On http://www.guidetojapanese.org/learn/grammar/should#part5, the author doesn't explain the etymology of べからず. Can anyone explain?


1 Answer 1


Conjugation of べき

べき, or rather べし (kanji 可し), is an auxiliary adjective* just like for example 熱い.

However, it retains the classical conjugation of adjectives. 熱い had once been 熱【あつ】き, and there existed an additional form 熱【あつ】し. 熱き is used for modifying nouns (熱き炎), 熱し for ending sentences (炎は熱し).

In the classical conjugation, there existed an あり-form for each adjective: The verb ある (to be) joined with the adjective (in its 連用形-base/masu-form)**.

  • 熱き → 熱く+ある → 熱かる***
  • べき → べく+ある → べかる

Literally it meant to be [adjective], and it could now be modified further like any other verb, and be joined with some helper verbs etc. that required a verb.

Other than the adjective ない for negation, in classical Japanese you could negate verbs by adding the helper verb ず/ぬ. Some traces of this remain in modern Japanese in あらぬ疑い or in the shortened form せん (negation of する).

Like with ない, ず/ぬ is added to the 未然形-base:

  • 行く→行かない→行かず
  • ある→あらない→あらず


  • 熱かる→熱からず
  • べかる→べからず

Finally, ず is both the 終止形 (for ending sentences) and 連用形 (for joining words/actions), while ぬ is the 連体形 (for modifying nouns).

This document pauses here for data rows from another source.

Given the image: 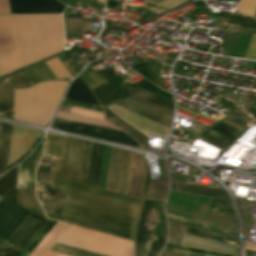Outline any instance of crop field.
<instances>
[{
    "label": "crop field",
    "instance_id": "1",
    "mask_svg": "<svg viewBox=\"0 0 256 256\" xmlns=\"http://www.w3.org/2000/svg\"><path fill=\"white\" fill-rule=\"evenodd\" d=\"M37 189L48 193L50 209L51 199L59 200L48 218L134 242L142 200L54 176L37 181Z\"/></svg>",
    "mask_w": 256,
    "mask_h": 256
},
{
    "label": "crop field",
    "instance_id": "2",
    "mask_svg": "<svg viewBox=\"0 0 256 256\" xmlns=\"http://www.w3.org/2000/svg\"><path fill=\"white\" fill-rule=\"evenodd\" d=\"M23 67L61 52V15L15 16Z\"/></svg>",
    "mask_w": 256,
    "mask_h": 256
},
{
    "label": "crop field",
    "instance_id": "3",
    "mask_svg": "<svg viewBox=\"0 0 256 256\" xmlns=\"http://www.w3.org/2000/svg\"><path fill=\"white\" fill-rule=\"evenodd\" d=\"M125 83L134 95L116 104L169 128L173 104L127 82Z\"/></svg>",
    "mask_w": 256,
    "mask_h": 256
},
{
    "label": "crop field",
    "instance_id": "4",
    "mask_svg": "<svg viewBox=\"0 0 256 256\" xmlns=\"http://www.w3.org/2000/svg\"><path fill=\"white\" fill-rule=\"evenodd\" d=\"M106 108H108L110 111L115 113L121 119H123L128 124L133 126L135 129H137L139 132L144 134L146 137H148V134H151V135L168 138L169 129L162 125H159L153 121H150L144 117H141L115 104H112ZM106 108H104V111H105V117L108 121H110L120 129H122L124 132H126L136 141H138L143 148H147L148 138H146L144 135L139 133L137 130H135L133 127L128 125L126 122L121 120L119 117H117L115 114H113Z\"/></svg>",
    "mask_w": 256,
    "mask_h": 256
},
{
    "label": "crop field",
    "instance_id": "5",
    "mask_svg": "<svg viewBox=\"0 0 256 256\" xmlns=\"http://www.w3.org/2000/svg\"><path fill=\"white\" fill-rule=\"evenodd\" d=\"M90 144L67 137L63 160L52 158L57 170L50 169L49 174L84 183Z\"/></svg>",
    "mask_w": 256,
    "mask_h": 256
},
{
    "label": "crop field",
    "instance_id": "6",
    "mask_svg": "<svg viewBox=\"0 0 256 256\" xmlns=\"http://www.w3.org/2000/svg\"><path fill=\"white\" fill-rule=\"evenodd\" d=\"M21 67L14 16L0 17V77Z\"/></svg>",
    "mask_w": 256,
    "mask_h": 256
},
{
    "label": "crop field",
    "instance_id": "7",
    "mask_svg": "<svg viewBox=\"0 0 256 256\" xmlns=\"http://www.w3.org/2000/svg\"><path fill=\"white\" fill-rule=\"evenodd\" d=\"M52 127L56 130L66 131L90 138L118 142L139 147L138 143H136L134 140H132L130 137L120 131L67 121L58 118L55 119Z\"/></svg>",
    "mask_w": 256,
    "mask_h": 256
},
{
    "label": "crop field",
    "instance_id": "8",
    "mask_svg": "<svg viewBox=\"0 0 256 256\" xmlns=\"http://www.w3.org/2000/svg\"><path fill=\"white\" fill-rule=\"evenodd\" d=\"M154 201H144L137 227V256H146L156 225L147 224ZM165 238L153 236L147 256H158Z\"/></svg>",
    "mask_w": 256,
    "mask_h": 256
},
{
    "label": "crop field",
    "instance_id": "9",
    "mask_svg": "<svg viewBox=\"0 0 256 256\" xmlns=\"http://www.w3.org/2000/svg\"><path fill=\"white\" fill-rule=\"evenodd\" d=\"M30 211L5 199L0 201V242L5 243Z\"/></svg>",
    "mask_w": 256,
    "mask_h": 256
},
{
    "label": "crop field",
    "instance_id": "10",
    "mask_svg": "<svg viewBox=\"0 0 256 256\" xmlns=\"http://www.w3.org/2000/svg\"><path fill=\"white\" fill-rule=\"evenodd\" d=\"M171 189L212 196L211 205L209 209L236 215V212L231 204V201L229 200L224 190L174 181H172Z\"/></svg>",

Note that you can add ある again to form べからざる. This is often used to modify nouns (instead of べからぬ).


  • 無用の者立ち入るべからず
  • 働かざる者食うべからず
  • 許すべからざる行為
  • この庭のいたづらに広きこと、あさましく、あるべからぬ事なり。 (from 徒然草, 第224段, modern: この家の庭はいたずらに広くて、みっともないものである。)

Further reading:


* As far as its conjugation is concerned, べし mostly behaves like any other i-adjective. However, note that its usage is rather odd, especially what remains in modern Japanese: you would expect adjectives to join to the 連用形 (such as 分かりやすい) - or perhaps to the 未然形 like ない. But in reality we have got forms such as 来るべき時.

** Sources for this etymology:


  • A history of the Japanese language, by Bjarke Frellesvig (Cambridge University Press, 2010), p. 233, chapter 8.2.1 Secondary conjugations: ar- extended forms

In OJ the existential verb ar- was used with the infinitive of the adjectival copula (-ku), the regular copula (ni, to) and the negative auxiliary (-zu) to form analytic forms, and these combinations sometimes fused phonologically: ADJ-ku ar => ADJ-kar, [...] In EMJ [Early Middle Japanese] the fused forms gave rise to secondary conjugations, all of which belong to the r-irr conjugation and have the basic paradigm in Table 8.7. [eg. for adjectives: -kar, kara, kaQ-, kari, kari, karu, kare, kare]

*** This plain form is rarely used, because as mentioned, it is used mainly for more complex conjugations. See this question, the function of あり in i-adjectives. Occasionally, the plain form gets used: 「はしたなめ、煩はせ給ふ時もおほかり」(from 源氏物語, modern: (桐壺の更衣を)きまり悪い目にあわせ、苦しめ困らせなさるときも多い。)